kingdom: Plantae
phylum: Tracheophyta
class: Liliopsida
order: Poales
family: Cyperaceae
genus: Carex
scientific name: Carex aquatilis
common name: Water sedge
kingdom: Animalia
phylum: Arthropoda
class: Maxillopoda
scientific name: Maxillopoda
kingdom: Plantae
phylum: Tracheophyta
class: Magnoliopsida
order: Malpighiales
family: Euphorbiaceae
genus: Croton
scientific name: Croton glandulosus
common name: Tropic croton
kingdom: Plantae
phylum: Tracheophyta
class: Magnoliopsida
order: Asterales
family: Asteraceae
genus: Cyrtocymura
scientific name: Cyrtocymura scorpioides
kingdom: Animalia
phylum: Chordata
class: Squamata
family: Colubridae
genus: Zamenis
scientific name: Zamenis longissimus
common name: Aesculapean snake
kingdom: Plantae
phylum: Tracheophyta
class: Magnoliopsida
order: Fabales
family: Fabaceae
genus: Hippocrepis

*WHAT IS REQUIRED:*
Please write out every line from all of the items above as a single numbered list, leaving out any blank lines.

*RIGHT ANSWER:*
1. kingdom: Plantae
2. phylum: Tracheophyta
3. class: Liliopsida
4. order: Poales
5. family: Cyperaceae
6. genus: Carex
7. scientific name: Carex aquatilis
8. common name: Water sedge
9. kingdom: Animalia
10. phylum: Arthropoda
11. class: Maxillopoda
12. scientific name: Maxillopoda
13. kingdom: Plantae
14. phylum: Tracheophyta
15. class: Magnoliopsida
16. order: Malpighiales
17. family: Euphorbiaceae
18. genus: Croton
19. scientific name: Croton glandulosus
20. common name: Tropic croton
21. kingdom: Plantae
22. phylum: Tracheophyta
23. class: Magnoliopsida
24. order: Asterales
25. family: Asteraceae
26. genus: Cyrtocymura
27. scientific name: Cyrtocymura scorpioides
28. kingdom: Animalia
29. phylum: Chordata
30. class: Squamata
31. family: Colubridae
32. genus: Zamenis
33. scientific name: Zamenis longissimus
34. common name: Aesculapean snake
35. kingdom: Plantae
36. phylum: Tracheophyta
37. class: Magnoliopsida
38. order: Fabales
39. family: Fabaceae
40. genus: Hippocrepis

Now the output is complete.